Friday, March 11, 2011

Slug Herb

Aneilema acuminatum
Family: COMMELINACEAE
What dreadful common names have been given to some of our native plants!
This dainty local plant is a relative of the wandering jew (Tradescantia species). Unlike that plant, which has become a serious environmental weed, this is an inoffensive little thing, common in our local rainforests, and useful for an authentic touch in a rainforest garden.
Each of the flower heads, on delicate foot-high upright stems, can produce several dozen little white three-petalled flowers, of which only one or two open at a time.

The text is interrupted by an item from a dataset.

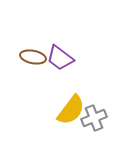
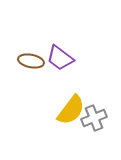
brown ellipse: moved 2 px left, 4 px down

We usually see it as an understorey plant, wandering through the mulch of rainforests, never growing strongly enough to crowd out other plants. It flowers in dense shade, the white flowers gleaming in the shadows, and this would probably be the best garden use for it. However it can be grown in places where it receives full sun for part of the day, provided it is well-mulched and receives adequate water. In that situation, the leaves form a dense summer groundcover. They are knocked back by frost, but mulch protects the roots, so the plant recovers as soon as warmer weather comes around.
Like all our dry rainforest plants, it is drought hardy. If grown on Toowoomba redsoil, the natural rainfall (or lack of it) is enough to keep it flourishing.
It is said to be a magnet for snails and slugs, which is a good reason not to waste water on it, as these pests thrive best where foliage is wet.